4.3. Met het in 1998 overgelegde cijferoverzicht is dus niet het laatste woord gesproken. De Inspecteur ziet dat klaarblijkelijk ook zo, want anders had hij ermee moeten volstaan telkens het bezwaar ongegrond te verklaren en was er voor het opleggen van navorderingsaanslagen over de jaren 1992, 1993 en 1995 geen enkele reden. Evenmin had hij dan in bezwaar moeten uitgaan van het toen door appellante gestelde verlies.
4.4. In beginsel rust op de Inspecteur de last de juistheid van de aanslag aannemelijk te maken. Aangezien appellante haar aangifteplicht had verzaakt, was de Inspecteur genoodzaakt om bij de aanslagregeling - binnen de grenzen der redelijkheid - af te gaan op zijn eigen gegevens; aldus is geschied. Daarna was appellante - in bezwaar - aan zet in die zin dat zij aannemelijk moest maken dat de aanslag tot een te hoog bedrag was opgelegd. Daartoe produceerde zij - alsnog - haar jaarstukken.
4.5. De Inspecteur heeft de jaarstukken in zoverre gevolgd dat hij ermee heeft volstaan op de daarin vermelde brutowinst een correctie aan te brengen berekend naar een door hem verondersteld hoger brutowinstpercentage. Appellante heeft die correctie bestreden. De Inspecteur heeft zich voor het bewijs van de juistheid ervan beroepen op het voor de jaren 1989 tot en met 1991 overeengekomen compromis over het brutowinstpercentage. Gesteld noch gebleken is dat de boekhouding van appellante in het onderhavige jaar zodanige gebreken vertoont dat deze niet kan dienen als een basis voor de winstberekening. Alsdan is er geen grond voor een (forfaitaire) correctie van de volgens de boekhouding behaalde winst.

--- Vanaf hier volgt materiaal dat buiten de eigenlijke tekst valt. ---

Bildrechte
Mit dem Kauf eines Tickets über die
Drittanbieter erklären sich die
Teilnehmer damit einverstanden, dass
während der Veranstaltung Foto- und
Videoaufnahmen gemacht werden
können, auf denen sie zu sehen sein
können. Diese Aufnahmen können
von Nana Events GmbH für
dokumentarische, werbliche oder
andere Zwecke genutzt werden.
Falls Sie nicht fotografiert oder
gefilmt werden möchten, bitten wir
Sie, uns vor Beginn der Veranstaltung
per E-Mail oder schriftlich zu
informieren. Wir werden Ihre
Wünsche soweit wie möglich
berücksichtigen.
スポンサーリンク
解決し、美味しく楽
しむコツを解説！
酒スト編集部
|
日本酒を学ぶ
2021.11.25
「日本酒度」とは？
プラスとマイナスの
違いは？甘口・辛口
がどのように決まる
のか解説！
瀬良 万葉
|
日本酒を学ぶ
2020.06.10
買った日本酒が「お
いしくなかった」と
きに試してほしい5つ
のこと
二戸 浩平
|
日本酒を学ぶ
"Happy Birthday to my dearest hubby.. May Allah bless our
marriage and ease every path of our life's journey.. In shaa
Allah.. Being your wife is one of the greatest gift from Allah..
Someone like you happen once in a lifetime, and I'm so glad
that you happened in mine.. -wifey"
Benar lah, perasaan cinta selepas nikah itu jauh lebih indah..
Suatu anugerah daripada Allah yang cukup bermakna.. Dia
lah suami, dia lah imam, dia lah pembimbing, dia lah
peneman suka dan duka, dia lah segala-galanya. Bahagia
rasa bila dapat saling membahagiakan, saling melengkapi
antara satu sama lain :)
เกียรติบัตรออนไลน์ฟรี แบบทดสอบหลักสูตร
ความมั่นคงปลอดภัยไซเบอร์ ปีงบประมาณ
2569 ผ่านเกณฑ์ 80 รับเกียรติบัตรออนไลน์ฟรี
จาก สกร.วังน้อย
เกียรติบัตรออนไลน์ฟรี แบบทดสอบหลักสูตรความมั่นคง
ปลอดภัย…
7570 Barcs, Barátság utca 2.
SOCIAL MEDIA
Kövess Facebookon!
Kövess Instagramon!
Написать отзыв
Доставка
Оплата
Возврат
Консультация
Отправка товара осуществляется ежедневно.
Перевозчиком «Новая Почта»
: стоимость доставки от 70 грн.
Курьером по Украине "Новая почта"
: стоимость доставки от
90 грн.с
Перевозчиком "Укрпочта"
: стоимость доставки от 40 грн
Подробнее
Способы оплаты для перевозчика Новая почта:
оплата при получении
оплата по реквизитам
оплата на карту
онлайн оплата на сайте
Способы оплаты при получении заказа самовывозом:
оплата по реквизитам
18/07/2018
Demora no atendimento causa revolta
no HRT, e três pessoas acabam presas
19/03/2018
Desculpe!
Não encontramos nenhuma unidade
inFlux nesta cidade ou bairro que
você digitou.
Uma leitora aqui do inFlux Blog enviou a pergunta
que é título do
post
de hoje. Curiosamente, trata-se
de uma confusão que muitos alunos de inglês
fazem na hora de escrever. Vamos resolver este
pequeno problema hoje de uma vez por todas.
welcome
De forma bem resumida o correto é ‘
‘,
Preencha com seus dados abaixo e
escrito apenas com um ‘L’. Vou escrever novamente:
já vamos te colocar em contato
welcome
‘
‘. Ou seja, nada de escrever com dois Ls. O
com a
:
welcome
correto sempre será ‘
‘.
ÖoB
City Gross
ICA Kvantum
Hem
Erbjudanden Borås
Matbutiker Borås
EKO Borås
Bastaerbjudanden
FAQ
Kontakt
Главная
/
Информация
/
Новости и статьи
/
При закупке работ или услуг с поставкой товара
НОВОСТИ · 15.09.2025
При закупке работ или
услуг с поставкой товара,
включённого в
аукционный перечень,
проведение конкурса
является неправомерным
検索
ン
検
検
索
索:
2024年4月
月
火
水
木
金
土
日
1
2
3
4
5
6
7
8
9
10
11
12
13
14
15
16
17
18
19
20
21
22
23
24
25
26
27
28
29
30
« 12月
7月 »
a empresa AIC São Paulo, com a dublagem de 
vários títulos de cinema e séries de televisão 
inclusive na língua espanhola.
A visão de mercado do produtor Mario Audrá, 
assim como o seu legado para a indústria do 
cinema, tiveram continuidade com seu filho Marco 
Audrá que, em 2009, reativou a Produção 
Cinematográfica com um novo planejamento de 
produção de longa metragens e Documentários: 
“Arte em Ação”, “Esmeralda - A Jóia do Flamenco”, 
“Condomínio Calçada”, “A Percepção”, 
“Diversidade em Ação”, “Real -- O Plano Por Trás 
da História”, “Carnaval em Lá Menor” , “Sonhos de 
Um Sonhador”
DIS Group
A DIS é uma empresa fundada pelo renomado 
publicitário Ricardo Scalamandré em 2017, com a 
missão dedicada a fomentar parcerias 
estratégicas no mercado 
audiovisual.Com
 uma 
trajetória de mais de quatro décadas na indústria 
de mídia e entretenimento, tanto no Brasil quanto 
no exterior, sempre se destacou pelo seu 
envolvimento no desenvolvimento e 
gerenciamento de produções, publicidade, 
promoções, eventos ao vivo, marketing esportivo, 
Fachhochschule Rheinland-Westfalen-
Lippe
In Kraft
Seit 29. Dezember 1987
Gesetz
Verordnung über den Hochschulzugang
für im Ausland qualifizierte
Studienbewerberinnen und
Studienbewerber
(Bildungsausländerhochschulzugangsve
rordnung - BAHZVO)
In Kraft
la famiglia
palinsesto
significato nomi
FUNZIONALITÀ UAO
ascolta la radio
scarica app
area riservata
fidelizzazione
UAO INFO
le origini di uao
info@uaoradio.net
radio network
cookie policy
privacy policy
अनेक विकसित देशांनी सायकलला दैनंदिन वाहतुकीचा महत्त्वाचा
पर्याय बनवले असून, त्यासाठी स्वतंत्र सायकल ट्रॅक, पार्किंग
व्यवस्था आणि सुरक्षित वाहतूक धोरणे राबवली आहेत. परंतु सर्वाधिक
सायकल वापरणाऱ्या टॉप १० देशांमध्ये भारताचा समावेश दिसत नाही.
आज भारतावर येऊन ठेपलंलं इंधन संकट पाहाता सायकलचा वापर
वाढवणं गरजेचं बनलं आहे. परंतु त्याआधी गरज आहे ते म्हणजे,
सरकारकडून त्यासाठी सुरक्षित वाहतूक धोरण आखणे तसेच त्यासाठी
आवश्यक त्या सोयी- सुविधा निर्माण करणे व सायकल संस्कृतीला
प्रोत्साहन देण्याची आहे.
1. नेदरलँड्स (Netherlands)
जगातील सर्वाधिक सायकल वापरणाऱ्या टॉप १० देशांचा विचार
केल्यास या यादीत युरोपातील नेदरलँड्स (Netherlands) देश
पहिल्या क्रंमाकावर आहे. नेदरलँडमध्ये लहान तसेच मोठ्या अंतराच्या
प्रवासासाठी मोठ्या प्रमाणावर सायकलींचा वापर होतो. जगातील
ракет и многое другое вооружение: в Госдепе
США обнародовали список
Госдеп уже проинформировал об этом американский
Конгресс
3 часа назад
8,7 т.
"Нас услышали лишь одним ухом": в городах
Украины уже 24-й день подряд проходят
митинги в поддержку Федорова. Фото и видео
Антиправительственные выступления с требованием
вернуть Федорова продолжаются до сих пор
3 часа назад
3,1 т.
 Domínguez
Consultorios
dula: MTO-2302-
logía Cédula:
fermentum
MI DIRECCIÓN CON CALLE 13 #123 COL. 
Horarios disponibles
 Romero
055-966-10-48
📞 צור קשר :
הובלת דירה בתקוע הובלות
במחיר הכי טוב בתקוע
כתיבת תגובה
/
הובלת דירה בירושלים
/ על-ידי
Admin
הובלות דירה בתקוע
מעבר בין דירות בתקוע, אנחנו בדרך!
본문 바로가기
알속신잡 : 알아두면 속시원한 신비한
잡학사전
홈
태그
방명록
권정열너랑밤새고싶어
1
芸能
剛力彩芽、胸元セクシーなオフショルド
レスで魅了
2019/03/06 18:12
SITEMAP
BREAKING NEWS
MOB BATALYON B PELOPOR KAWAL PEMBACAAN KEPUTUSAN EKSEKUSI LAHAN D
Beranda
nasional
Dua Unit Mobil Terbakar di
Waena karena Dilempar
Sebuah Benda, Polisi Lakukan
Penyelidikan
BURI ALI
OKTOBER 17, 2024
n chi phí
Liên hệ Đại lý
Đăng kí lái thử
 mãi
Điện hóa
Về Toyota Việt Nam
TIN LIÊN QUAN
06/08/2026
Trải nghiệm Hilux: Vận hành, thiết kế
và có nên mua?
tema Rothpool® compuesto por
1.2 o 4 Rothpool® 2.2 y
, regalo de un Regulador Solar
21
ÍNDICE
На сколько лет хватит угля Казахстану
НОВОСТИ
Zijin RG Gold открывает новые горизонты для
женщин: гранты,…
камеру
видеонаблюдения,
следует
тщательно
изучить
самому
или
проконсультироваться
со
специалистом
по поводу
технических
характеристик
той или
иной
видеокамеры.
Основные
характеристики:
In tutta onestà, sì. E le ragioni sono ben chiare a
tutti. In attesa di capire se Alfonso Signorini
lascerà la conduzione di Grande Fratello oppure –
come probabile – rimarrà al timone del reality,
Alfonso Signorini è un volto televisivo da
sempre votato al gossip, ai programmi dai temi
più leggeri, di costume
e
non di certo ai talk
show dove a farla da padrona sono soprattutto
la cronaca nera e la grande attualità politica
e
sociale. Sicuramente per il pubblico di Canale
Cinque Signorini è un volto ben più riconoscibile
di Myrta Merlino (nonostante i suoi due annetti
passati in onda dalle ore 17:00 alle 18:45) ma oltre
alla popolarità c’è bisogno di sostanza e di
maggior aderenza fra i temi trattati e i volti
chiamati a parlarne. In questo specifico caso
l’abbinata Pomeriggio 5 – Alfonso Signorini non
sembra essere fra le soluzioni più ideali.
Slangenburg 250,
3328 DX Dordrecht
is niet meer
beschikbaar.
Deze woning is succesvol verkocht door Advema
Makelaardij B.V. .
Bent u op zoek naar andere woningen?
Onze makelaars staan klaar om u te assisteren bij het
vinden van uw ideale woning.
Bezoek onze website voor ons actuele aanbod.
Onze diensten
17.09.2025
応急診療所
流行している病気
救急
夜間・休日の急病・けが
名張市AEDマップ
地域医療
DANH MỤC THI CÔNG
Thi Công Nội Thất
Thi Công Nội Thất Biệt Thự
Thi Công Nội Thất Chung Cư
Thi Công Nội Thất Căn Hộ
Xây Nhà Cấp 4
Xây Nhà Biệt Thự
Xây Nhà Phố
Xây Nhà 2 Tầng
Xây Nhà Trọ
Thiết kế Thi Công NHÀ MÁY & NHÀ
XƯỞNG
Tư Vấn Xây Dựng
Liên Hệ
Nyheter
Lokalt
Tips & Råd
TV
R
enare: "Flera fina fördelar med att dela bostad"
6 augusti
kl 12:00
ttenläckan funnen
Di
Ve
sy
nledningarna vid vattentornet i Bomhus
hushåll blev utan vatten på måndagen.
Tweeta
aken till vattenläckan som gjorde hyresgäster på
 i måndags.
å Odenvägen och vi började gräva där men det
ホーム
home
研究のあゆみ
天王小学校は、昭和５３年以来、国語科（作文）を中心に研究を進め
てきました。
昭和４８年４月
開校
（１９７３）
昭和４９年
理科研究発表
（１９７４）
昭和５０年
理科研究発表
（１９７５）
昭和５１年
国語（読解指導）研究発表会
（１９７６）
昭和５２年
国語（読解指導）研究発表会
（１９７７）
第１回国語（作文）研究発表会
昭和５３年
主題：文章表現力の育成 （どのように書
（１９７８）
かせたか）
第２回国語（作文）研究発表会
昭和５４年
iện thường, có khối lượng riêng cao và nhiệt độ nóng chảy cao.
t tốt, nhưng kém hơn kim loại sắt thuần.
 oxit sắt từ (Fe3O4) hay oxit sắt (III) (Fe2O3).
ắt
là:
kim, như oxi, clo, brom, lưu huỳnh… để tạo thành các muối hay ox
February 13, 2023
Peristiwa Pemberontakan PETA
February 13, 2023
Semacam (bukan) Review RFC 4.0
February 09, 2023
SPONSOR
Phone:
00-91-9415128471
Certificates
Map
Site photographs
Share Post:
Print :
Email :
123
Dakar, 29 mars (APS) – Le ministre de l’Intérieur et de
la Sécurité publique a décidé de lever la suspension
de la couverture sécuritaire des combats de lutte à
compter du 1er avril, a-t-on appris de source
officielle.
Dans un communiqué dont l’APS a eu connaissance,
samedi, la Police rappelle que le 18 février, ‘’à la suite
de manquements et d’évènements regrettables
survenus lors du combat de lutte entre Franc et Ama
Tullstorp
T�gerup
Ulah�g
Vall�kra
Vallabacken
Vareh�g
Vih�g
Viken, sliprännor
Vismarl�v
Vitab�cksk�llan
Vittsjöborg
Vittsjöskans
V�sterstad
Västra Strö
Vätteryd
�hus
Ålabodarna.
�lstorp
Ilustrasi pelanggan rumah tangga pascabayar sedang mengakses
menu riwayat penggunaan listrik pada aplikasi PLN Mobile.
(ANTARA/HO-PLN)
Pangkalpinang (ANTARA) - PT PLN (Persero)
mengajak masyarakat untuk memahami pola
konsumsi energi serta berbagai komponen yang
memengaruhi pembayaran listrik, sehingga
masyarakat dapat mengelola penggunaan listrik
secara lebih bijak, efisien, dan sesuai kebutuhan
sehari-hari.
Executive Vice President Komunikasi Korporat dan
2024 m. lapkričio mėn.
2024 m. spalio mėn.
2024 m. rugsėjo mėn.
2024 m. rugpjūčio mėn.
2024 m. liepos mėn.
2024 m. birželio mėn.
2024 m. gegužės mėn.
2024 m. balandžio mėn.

Derhalve kan de Raad tot geen ander oordeel komen dan dat het gelijk aan de zijde van appellante is.
4.6. Mitsdien moet de aanslag worden vernietigd.
4.7. Nu geen belasting is verschuldigd, kan van een boete wegens het niet doen van aangifte geen sprake zijn.
5. Beslissing
De Raad vernietigt de beschikking op bezwaar, alsmede de aanslag.